§ **TASK TO COMPLETE**:
Count the lines of the records that contain the string "pièces", treating uppercase and lowercase letters as different. Give only the number.

•••

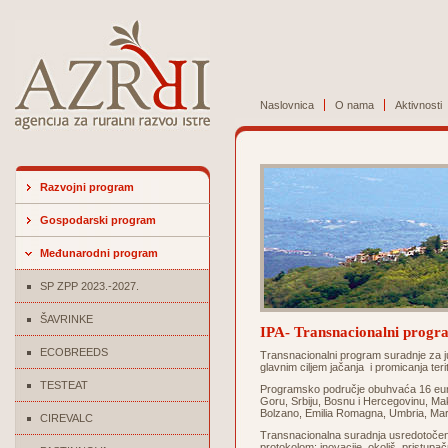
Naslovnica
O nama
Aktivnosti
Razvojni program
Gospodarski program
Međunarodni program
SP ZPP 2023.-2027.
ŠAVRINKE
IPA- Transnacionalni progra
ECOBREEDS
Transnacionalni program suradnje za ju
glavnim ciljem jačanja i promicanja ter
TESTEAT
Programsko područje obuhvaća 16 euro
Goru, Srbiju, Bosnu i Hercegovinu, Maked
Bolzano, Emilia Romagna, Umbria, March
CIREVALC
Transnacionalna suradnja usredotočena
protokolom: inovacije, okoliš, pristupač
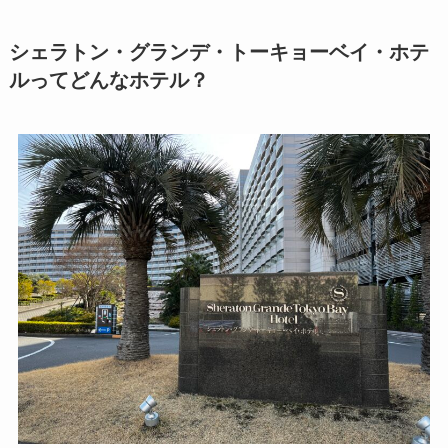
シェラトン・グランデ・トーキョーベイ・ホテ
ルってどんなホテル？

•••

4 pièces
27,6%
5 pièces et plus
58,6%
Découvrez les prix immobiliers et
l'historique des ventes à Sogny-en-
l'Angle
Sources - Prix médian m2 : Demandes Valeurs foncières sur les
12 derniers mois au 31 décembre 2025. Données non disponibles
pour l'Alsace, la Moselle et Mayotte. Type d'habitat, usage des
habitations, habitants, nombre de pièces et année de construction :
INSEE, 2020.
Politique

•••

§ **RESPONSE AREA**:
3